A fifth blast hit right in the center of the Louisiana’s wake, just 20 feet or so aft of the screw.

“All right! Yes!” yelled the captain.

“Sir? That one was closer than any of them. Why are you cheering?”

“Don’t you see, Olson? Every blast has been farther and farther aft. That one was completely behind us.”

“Ah, so we’ve outrun them!”

“Exactly. We are officially out of range!”

A few more of the marine mortars fell harmlessly into the sea aft of the Louisiana as she made her way toward deep water.

* * *

Back at the base commander’s office at Kings Bay, Captain Worley grabbed the phone from his yeoman and screamed at the duty officer at NAS Jacksonville. “I need P-3s airborne NOW! As we speak, we have a renegade submarine making an escape at Saint Marys Entrance! I need P-3s and attack aircraft to converge on that position and destroy the Louisiana!

Captain Worley listened for a few seconds and then incredulously yelled, “What?!? What do you mean it’s peacetime, and no forces are on alert?… You have to call the flight crews in from home?… Aircraft have to be serviced and readied for flight? You mean they’re not already?… And you have to get your base commander’s approval to draw live ordnance from the armory?… There’s nobody at the armory… you’ll have to call them in too?… Yes, by all means call the commander and wake his ass up!”

* * *

By the time armed P-3 patrol planes flew over the area, it was 0400 hours — several hours after the Louisiana submerged and slipped into the wide and deep Atlantic Ocean.

Chapter 21

Early the next morning, Admiral Yates flew from COMSUBLANT to the new capital at Philadelphia to brief President Thornton, the cabinet, and the Joint Chiefs of Staff on the situation. His report stunned the assembled audience as he reported in quick succession:

• No one had seen the Louisiana get underway.

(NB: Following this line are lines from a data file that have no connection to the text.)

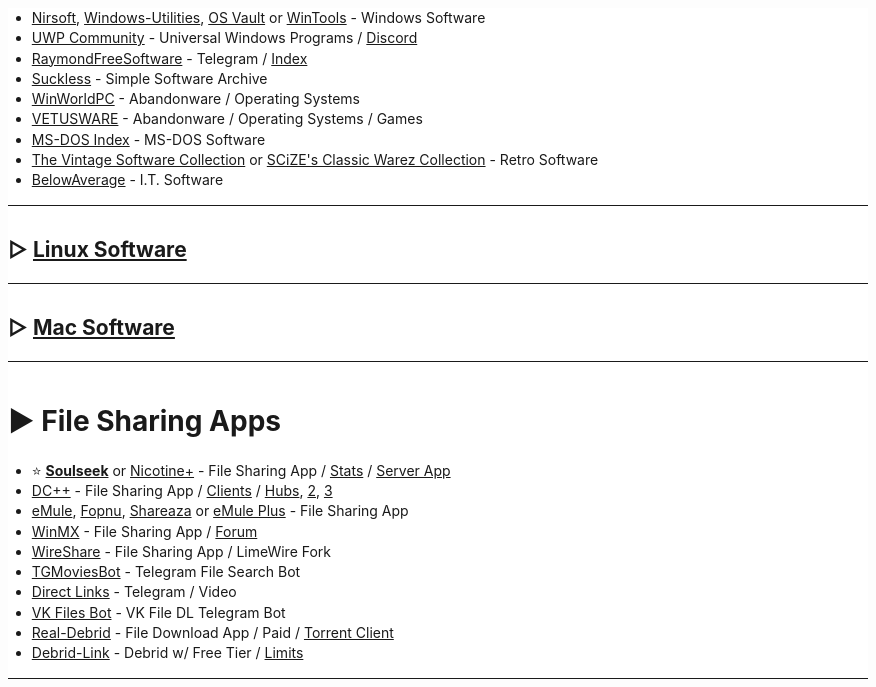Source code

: - [Nirsoft](https://www.nirsoft.net/), [Windows-Utilities](https://orga.cat/windows-utilities),
  [OS Vault](https://osvault.weebly.com/directory.html) or [WinTools](https://www.wintools.info/) -
  Windows Software
- [UWP Community](https://uwpcommunity.com/) - Universal Windows Programs /
  [Discord](https://discord.gg/eBHZSKG)
- [RaymondFreeSoftware](https://t.me/raymondfreesoftware) - Telegram /
  [Index](https://t.me/rfsnotes)
- [Suckless](https://suckless.org/) - Simple Software Archive
- [WinWorldPC](https://winworldpc.com/) - Abandonware / Operating Systems
- [VETUSWARE](https://vetusware.com/) - Abandonware / Operating Systems / Games
- [MS-DOS Index](http://www.lanet.lv/simtel.net/msdos/index-msdos.html) - MS-DOS Software
- [The Vintage Software Collection](https://github.com/nbats/FMHYedit/blob/main/base64.md#the-vintage-software-collection)
  or [SCiZE's Classic Warez Collection](https://scenelist.org/) - Retro Software
- [BelowAverage](https://belowaverage.org/) - I.T. Software

---

## ▷ [Linux Software](https://www.reddit.com/r/FREEMEDIAHECKYEAH/wiki/linux#wiki_.25B7_software_sites)

---

## ▷ [Mac Software](https://www.reddit.com/r/FREEMEDIAHECKYEAH/wiki/linux#wiki_.25B7_software_sites2)

---

# ► File Sharing Apps

- ⭐ **[Soulseek](https://slsknet.org/)** or [Nicotine+](https://nicotine-plus.org/) - File Sharing
  App / [Stats](https://github.com/mrusse/Slsk-Upload-Stats-Tracker) /
  [Server App](https://github.com/slskd/slskd)
- [DC++](https://dcplusplus.sourceforge.io/index.html) - File Sharing App /
  [Clients](https://dchublists.com/clients/) / [Hubs](https://dchublists.com/),
  [2](https://dchublist.org/), [3](https://dchublist.biz/)
- [eMule](https://www.emule-project.net/), [Fopnu](https://fopnu.com/),
  [Shareaza](https://shareaza.sourceforge.net/) or
  [eMule Plus](https://sourceforge.net/projects/emuleplus/) - File Sharing App
- [WinMX](https://patch.winmxconex.com/) - File Sharing App / [Forum](https://forum.winmxworld.com/)
- [WireShare](https://sourceforge.net/projects/wireshare/) - File Sharing App / LimeWire Fork
- [TGMoviesBot](https://t.me/TGMoviesBot) - Telegram File Search Bot
- [Direct Links](https://t.me/direct_llinks) - Telegram / Video
- [VK Files Bot](https://t.me/VKFiles_Bot) - VK File DL Telegram Bot
- [Real-Debrid](https://real-debrid.com/) - File Download App / Paid /
  [Torrent Client](https://github.com/rogerfar/rdt-client)
- [Debrid-Link](https://debrid-link.com) - Debrid w/ Free Tier /
  [Limits](https://i.imgur.com/vZtlvtA.png)

---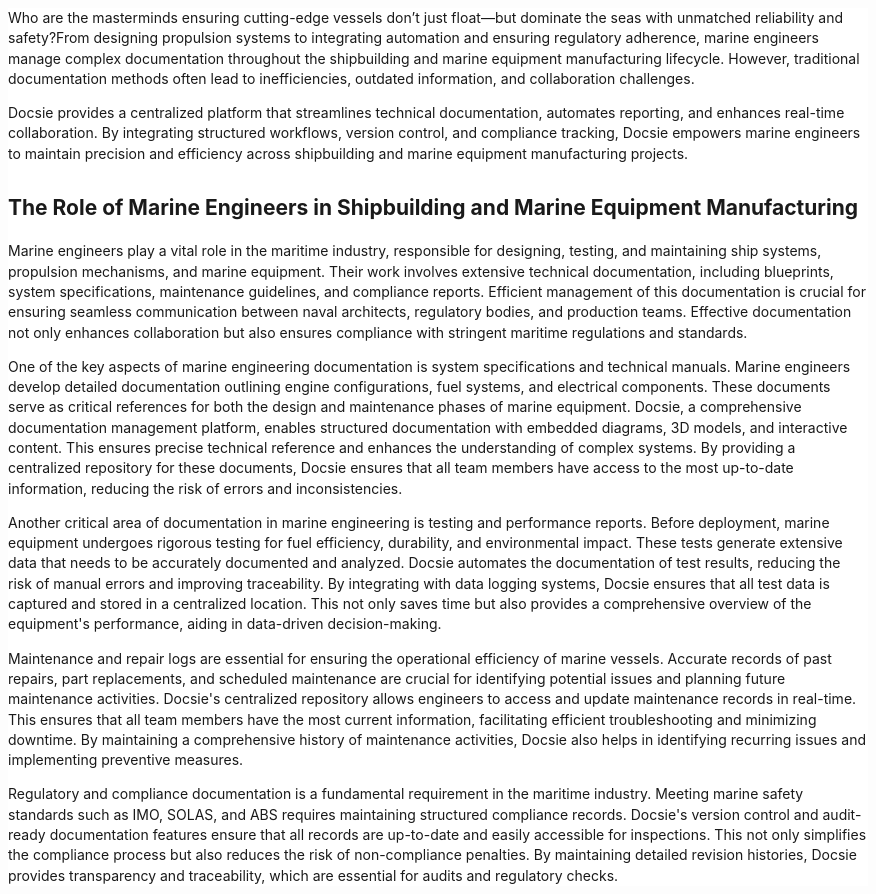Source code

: Who are the masterminds ensuring cutting-edge vessels don’t just float—but dominate the seas with unmatched reliability and safety?From designing propulsion systems to integrating automation and ensuring regulatory adherence, marine engineers manage complex documentation throughout the shipbuilding and marine equipment manufacturing lifecycle. However, traditional documentation methods often lead to inefficiencies, outdated information, and collaboration challenges.

Docsie provides a centralized platform that streamlines technical documentation, automates reporting, and enhances real-time collaboration. By integrating structured workflows, version control, and compliance tracking, Docsie empowers marine engineers to maintain precision and efficiency across shipbuilding and marine equipment manufacturing projects.

## The Role of Marine Engineers in Shipbuilding and Marine Equipment Manufacturing

Marine engineers play a vital role in the maritime industry, responsible for designing, testing, and maintaining ship systems, propulsion mechanisms, and marine equipment. Their work involves extensive technical documentation, including blueprints, system specifications, maintenance guidelines, and compliance reports. Efficient management of this documentation is crucial for ensuring seamless communication between naval architects, regulatory bodies, and production teams. Effective documentation not only enhances collaboration but also ensures compliance with stringent maritime regulations and standards.

One of the key aspects of marine engineering documentation is system specifications and technical manuals. Marine engineers develop detailed documentation outlining engine configurations, fuel systems, and electrical components. These documents serve as critical references for both the design and maintenance phases of marine equipment. Docsie, a comprehensive documentation management platform, enables structured documentation with embedded diagrams, 3D models, and interactive content. This ensures precise technical reference and enhances the understanding of complex systems. By providing a centralized repository for these documents, Docsie ensures that all team members have access to the most up-to-date information, reducing the risk of errors and inconsistencies.

Another critical area of documentation in marine engineering is testing and performance reports. Before deployment, marine equipment undergoes rigorous testing for fuel efficiency, durability, and environmental impact. These tests generate extensive data that needs to be accurately documented and analyzed. Docsie automates the documentation of test results, reducing the risk of manual errors and improving traceability. By integrating with data logging systems, Docsie ensures that all test data is captured and stored in a centralized location. This not only saves time but also provides a comprehensive overview of the equipment's performance, aiding in data-driven decision-making.

Maintenance and repair logs are essential for ensuring the operational efficiency of marine vessels. Accurate records of past repairs, part replacements, and scheduled maintenance are crucial for identifying potential issues and planning future maintenance activities. Docsie's centralized repository allows engineers to access and update maintenance records in real-time. This ensures that all team members have the most current information, facilitating efficient troubleshooting and minimizing downtime. By maintaining a comprehensive history of maintenance activities, Docsie also helps in identifying recurring issues and implementing preventive measures.

Regulatory and compliance documentation is a fundamental requirement in the maritime industry. Meeting marine safety standards such as IMO, SOLAS, and ABS requires maintaining structured compliance records. Docsie's version control and audit-ready documentation features ensure that all records are up-to-date and easily accessible for inspections. This not only simplifies the compliance process but also reduces the risk of non-compliance penalties. By maintaining detailed revision histories, Docsie provides transparency and traceability, which are essential for audits and regulatory checks.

• The marine guards from the refit wharf were also missing, without any sign of a struggle.

• There was no evidence of forced entry anywhere around the perimeter of the Naval Submarine Base Kings Bay, and the guards at the main entrance and back gate had not reported anything unusual.

• A couple of local fishermen may have seen the Louisiana in the exit channel, but they would have to be questioned further because they were apparently quite inebriated at the time.

• A marine contingent had rushed to the channel entrance at Amelia Island and fired at a dark object at sea, but there was no confirmation that it was the Louisiana or that they had inflicted any damage.

• P-3 anti-submarine warfare planes had been scrambled out of NAS Jacksonville but had failed to locate any submarines in the vicinity of the channel entrance.

• The Louisiana had simply disappeared with no warning and with approximately one-third of her crew missing.

* * *

By the time of the admiral’s briefing in Philadelphia, the New York Times had already issued a special edition with the news plastered on its front page. The headline covered the entire top half of the page:

GONE: 120 NUCLEAR WARHEADS MISSING! BALLISTIC MISSILE SUBMARINE FEARED HIJACKED!

The sub-headline read:

SUB DISAPPEARS FROM KINGS BAY DURING DEAD OF NIGHT

The news was devastating! No one at the Times had contemplated the effect the story would have on the civilian public. There was mass panic in every major city in the country. The roads were gridlocked as millions of people tried to get out of densely populated areas, which were seen as being likely targets for terrorists armed with long-range ballistic missiles. Hundreds died in the panic. There was looting and anarchy across the nation. The president declared martial law and mobilized reserve and National Guard units to restore law and order.